This is exactly the sort of thing languages that wish to become popular need. User-friendly applies to programming environments too; batteries included should be the result - they can always be removed later.
I'm sure someone will call that approach "bloat by default", but I think that's a red herring. Good programmers will remove bloat where it matters, and bad programmers will add bloat where it's harmful.
I absolutely agree, but the haskell guys have not quite gotten it complete. I envision mathematicians a-plenty installing ubuntu because it's "programmy" and then giving up installing the haskell platform because they don't know what compiling is or why they need all those "X-dev" packages.
I for one know a few math guys that absolutely love haskell when I show it to them (more so when I talk about category theory and types :-), but would just get distracted if I asked them to run console commands in order to install it, which is a terrible shame because they totally get it on my system once everything's installed and set up.
I realize that microbenchmarks like those posted at http://shootout.alioth.debian.org don't really tell us much about a language's performance in or suitability for larger applications, but I must admit I'm surprised that the Haskell programs there aren't significantly shorter than the Java versions. After all, Java is roundly criticized for its verbosity and these kinds of problems seem to be particularly good candidates for short, expressive functional solutions.
Are the Haskell versions written in a non-idiomatic style for performance reasons?
Many of those programs were written several years ago in non-idiomatic Haskell for performance reasons. They should be updated now that GHC is smarter.
I tried and gave up a few times to build the last version of the Haskell platform but this one seems to have built & installed cleanly on the first try. Looks like a good start.
Yes. Those programs serve as a warning against what you might have to contort your short, sweet, clear programs into in order to get good performance without dropping down to C.
That is assuming you are comparing the speed against C. I rewrote one into short, sweet style and found it was much faster than python and ruby. The only frustration was being unable to get the code shorter than the ruby version.
Note that the benchmarks are still for 6.10.4, they might get a bit faster when run with 6.12.
I am curious, are you speaking from some particular experience of problems with the speed?

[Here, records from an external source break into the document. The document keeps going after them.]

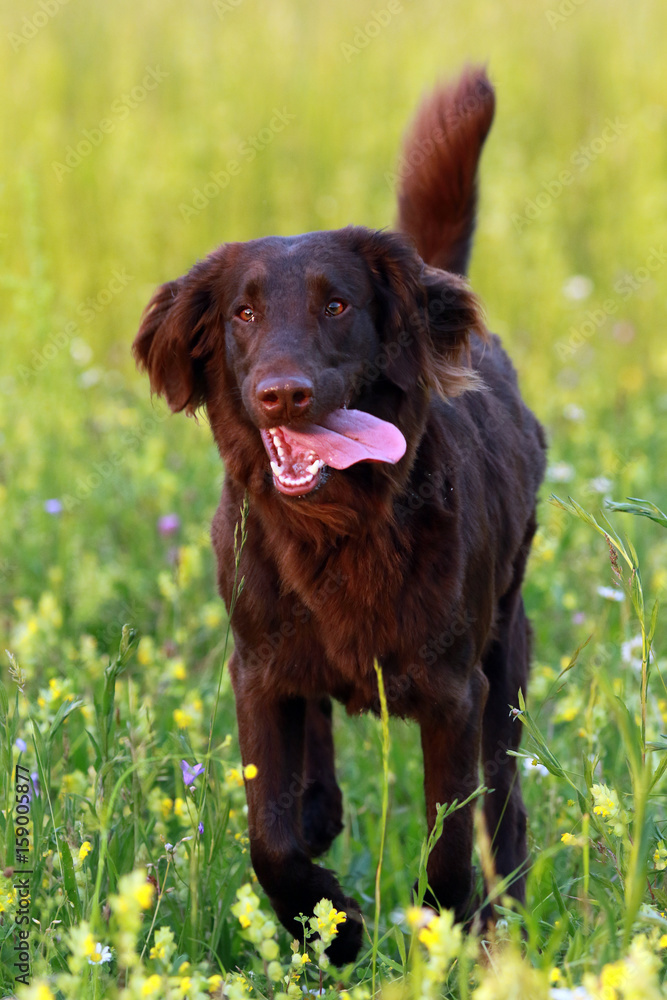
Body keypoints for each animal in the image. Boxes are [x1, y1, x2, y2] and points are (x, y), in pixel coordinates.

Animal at [134, 64, 548, 960]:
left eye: (336, 307)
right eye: (243, 313)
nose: (281, 393)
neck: (337, 527)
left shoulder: (452, 691)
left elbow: (450, 840)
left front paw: (438, 932)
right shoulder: (254, 671)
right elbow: (270, 838)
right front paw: (334, 925)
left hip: (505, 648)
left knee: (502, 802)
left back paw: (499, 916)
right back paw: (322, 807)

I have experienced cases where simply recompiling with a new GHC speeds up my program 5x. I've also experienced cases where I had to take perfectly readable code and turn it into something ugly--but not to the extent that it is done in the Haskell code on the language shootout.
I would prefer to have the language shootout revert back to idiomatic versions of the programs, and then look at how we can optimize those idiomatic programs automatically in the same way that good SQL implementations optimize SQL queries.
But it seems that Haskell, because of static type checking and compilation should compete against C, C++ and Java in terms of speed. Because if it is competing against Python, I'll just always use Python when I need to get things done.
It does compete with Java, as both are garbage collected. C, C++ and Fortran are in their own category because they don't have to deal with the indirection of boxed heap objects.
The mythical "sufficiently smart complier" can remove these indirections, but no current compiler can do it perfectly, as doing so requires generative the copious amounts of object code that C++ is so roundly criticized for (templates). GHC is pretty good at removing these indirections. I understand C# compilers are as well. I've not used Java much but isn't there some issue where you can't store primitive integers in a collection because they don't inherit from the base Object type and/or the JVM doesn't support unboxed objects?* This is the same kind of annoyance you have to deal with in Haskell to get fast-as-possible performance (i.e. using types which are not polymorphism-friendly thus decreasing code reuse and increasing verbosity) so in that way I think they are equal with regards to the performance/brevity trade-off.
* I'm sure this has probably been fixed in some recent version of Java but it's still illustrative of why garbage collection imposes a real performance impact that C and C++ just don't have to deal with.
Speed is definitely part of the appeal. Perhaps more important though is the degree to which static typing might reduce errors and make code more readable and maintainable. I haven't done enough coding in languages like Haskell yet to decide if static types do in fact help in either respect but I think those things might actually be more valuable to me than raw performance.
That depends on a couple of things. First it assumes as fast as C is the goal, for my project the goal was faster startup than Perl and more safety. Also I remember hearing the requirements of the benchmarks had to be changed to prevent Haskell form lazily evaluating it's way to first place. I know in my case lazy evaluation is part of one of my optimizations.
No kidding. I'm at 5.1 kb/s. This is exactly the [legal] sort of thing that torrents were designed for. Once my download is complete (~8 hours from now), I'll make a torrent of it.
If I understand -- note that this is the new macports version, which is ghc 6.10.
Simultaneously, there is a new mac installer for the Haskell Platform with ghc 6.12 -- it works with Snow Leopard, and is 32 bit.
I believe that everything is installed under /Library/Frameworks/GHC.framework and then symlinked. (At least, that's what I'm seeing on my system from the last version of the installer.)
I'm sure someone will call that approach "bloat by default", but I think that's a red herring. Good programmers will remove bloat where it matters, and bad programmers will add bloat where it's harmful.